Talking specifically to Stehmann, he said: “You always hold up the scapegoat, ‘CCS is coming’, it’s never coming, it’s not happening, it’s not working, so why put CCS out there? Because you want to protect coal,” he said adding that efforts to protect the status quo may be successful for a year or two but would ultimately be doomed to failure.
“I would say start thinking about the future instead of holding up ‘scapegoats’ like CCS and nuclear,” added Schaefer.
Large-scale
On Monday, SolarPower Europe publicised its call on the European Commission to set a renewable energy target of 35% by 2030. The current target on the table is 27% and follows on from the existing 2020 goal of 20%.
In a statement released today Schaefer warned the Commission not to “pretend nothing has happened” since the COP21 climate talks concluded in Paris. “Our board has recognised that more ambition is needed in Europe to reach the objective of limiting global warming to just 1.5°C degrees, which the European Union signed up to in Paris. We have therefore unanimously agreed to call for a renewable energy target of 35% to be achieved by 2030.”
The role that large-scale solar will play in that was up for debate at the workshop in Brussels with Bloomberg New Energy Finance analyst Jenny Chase offering a pessimistic outlook.
“The future is not bright. Large-scale solar in Europe is basically dead. The reason Northern Europe won’t build solar is winter. Solar alone can’t handle winter peak power demand,” she said citing what she considered to be superior procurement programmes in Chile and Morocco that will respectively offer time of delivery auction slots and require the integration of heat delivery.
Christopher Burghardt, VP of business development and sales, Europe at First Solar, noted his vested interest and politely disagreed.

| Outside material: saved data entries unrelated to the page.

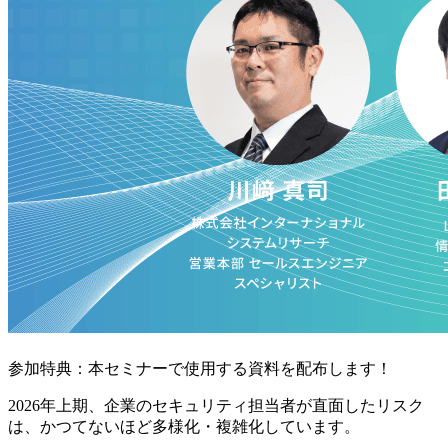
参加特典：本セミナーで使用する資料を配布します！
2026年上期、企業のセキュリティ担当者が直面したリスク
は、かつてないほど多様化・複雑化しています。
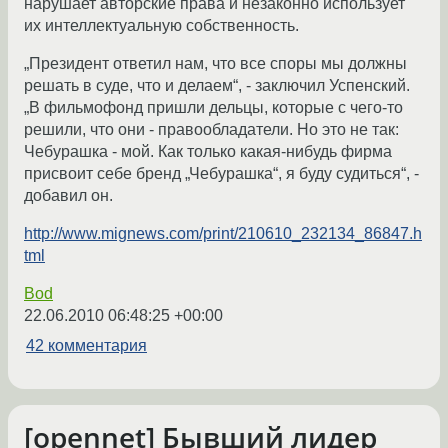
нарушает авторские права и незаконно использует
их интеллектуальную собственность.
„Президент ответил нам, что все споры мы должны
решать в суде, что и делаем“, - заключил Успенский.
„В фильмофонд пришли дельцы, которые с чего-то
решили, что они - правообладатели. Но это не так:
Чебурашка - мой. Как только какая-нибудь фирма
присвоит себе бренд „Чебурашка“, я буду судиться“, -
добавил он.
http://www.mignews.com/print/210610_232134_86847.h
tml
Bod
22.06.2010 06:48:25 +00:00
42 комментария
[opennet] Бывший лидер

“It depends how you look at solar. You need to look at solar as baseload. To say there will be no large-scale solar is wrong, France and Germany will add 1.1-1.2GW through tenders alone. Other energies will transition out and solar will be one of the key parts of the energy mix as baseload. We see more solar coming on as part of the energy mix and in the future,” he added.
The UK has a pipeline in excess of 1GW to develop by March 2017, according to data gathered by Solar Intelligence, the market research division of PV Tech’s publisher Solar Media.